Non è un caso isolato, quello di Ciro Colonna: il 19enne ucciso nello stesso agguato destinato a Raffaele Cepparulo (il leader dei barbudos della Sanità) è il quarto caso di vittima innocente in meno di un anno, tenendo conto il meccanico Luigi Galletta (Forcella), il 17enne Genny Cesarano (Sanità), il cameriere Giuseppe Maikol Russo (ancora Forcella). Parla Mary, 22 anni: «Lavoro per una compagnia telefonica, a settembre avrei quasi sicuramente lasciato Napoli, ora voglio rimanere qui. Lo devo a mio fratello, al rispetto della sua memoria e a questa terra abitata comunque da tante persone oneste. Chi era Ciro? Un ragazzo per bene, pulito, estraneo alla camorra. Mi aveva chiesto di regalargli un paio di scarpe per andare a una festa, se faceva il camorrista non avrebbe avuto questo problema».

Mamma Adelaide torna con la memoria a venti giorni fa, al momento del delitto: «Studiava alle scuole serali, doveva diplomarsi in ragioneria. Quel pomeriggio era uscito verso le quattro, mi aveva detto che sarebbe andato a vedere la partita a casa di amici. Era sempre assieme ad altri tre ragazzi, li chiamavo i quattro moschettieri, ragazzi che lavoravano e che sognavano una vita onesta. Poi quella telefonata - piange, si contorce dal dolore - siamo corsi in strada, abbiamo seguito Ciro a villa Betania, ma non c'è stato nulla da fare. Dicono che stava al posto sbagliato, ma ora mi chiedo: Ciro era sotto casa, qual era il posto giusto dove aspettare un amico o un'amica? Insomma, qual era l'alternativa al circoletto nel lotto zero?».
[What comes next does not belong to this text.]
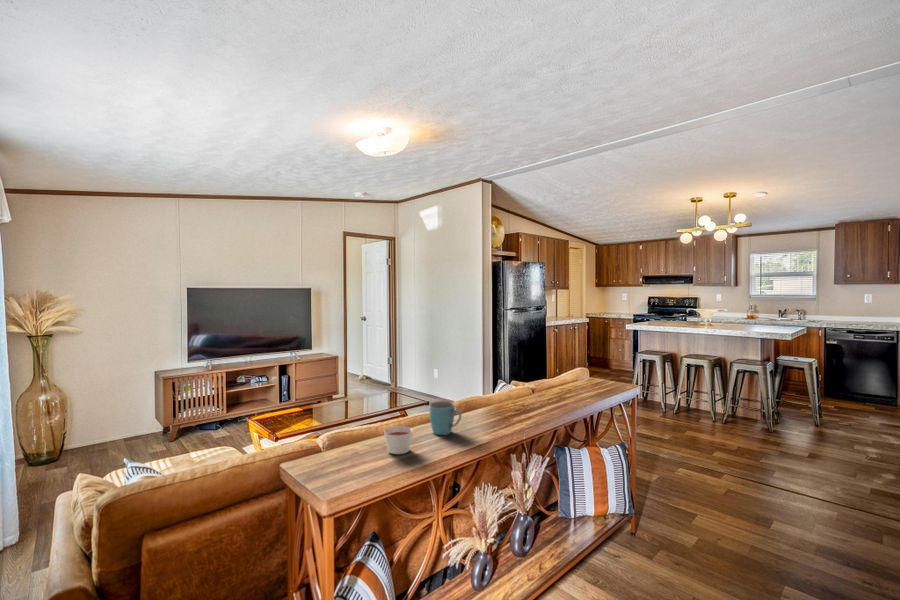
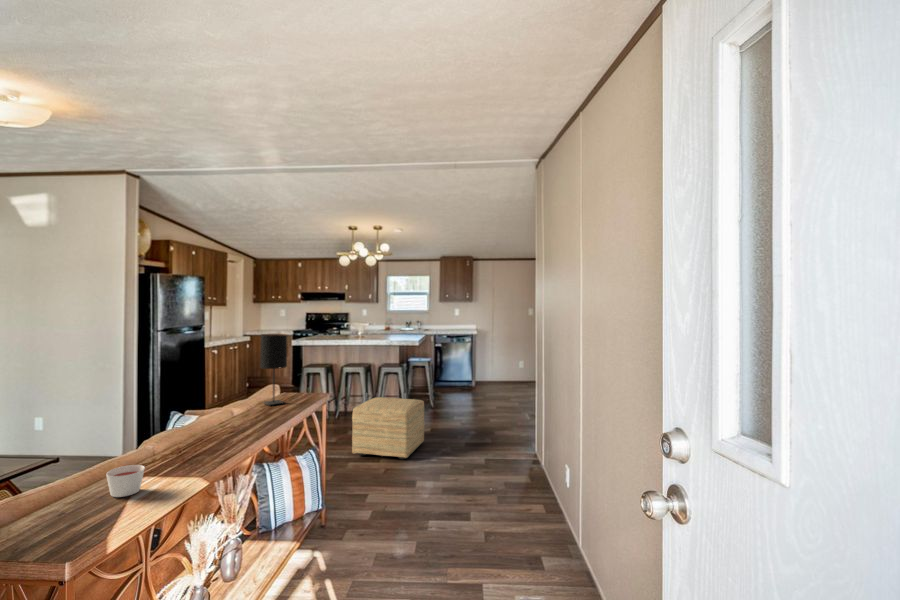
table lamp: none [563,315,590,390] -> present [260,334,288,405]
ottoman: none [683,397,792,482] -> present [352,397,424,459]
mug: present [429,401,461,435] -> none [147,433,190,469]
Tante manifestazioni di affetto, la casa dei Colonna diventa meta di pellegrinaggio per quanti hanno conosciuto Ciro e i suoi parenti. Parla papà Enrico: «Faccio il camionista, quel giorno ero a Genova per lavoro. Mi chiamano i miei superiori, mi dicono che devo tornare a Napoli, che è successo un incidente a mio figlio, poi vengo a sapere il resto. Gli davo la paghetta, una trentina di euro alla settimana, non aveva molte pretese, guardavamo la partita del Napoli assieme in tv e di tanto in tanto mi diceva che voleva andare a lavorare fuori. Anche io sognavo di lasciare Napoli, ora non possiamo più allontanarci da questo posto: lo devo a mio figlio e ai tanti giovani innocenti ammazzati per caso, come è capitato a Ciro. Ed è anche una risposta a chi ha liquidato in pochi minuti il dramma di una vita spezzata in questo modo: mi riferisco al funerale di mio figlio, durato appena 17 minuti, senza quasi mai fare cenno alla camorra, il prete ha nominato una sola volta mio figlio. Che colpa aveva quel ragazzo? C'erano altri posti da frequentare qui al lotto zero?».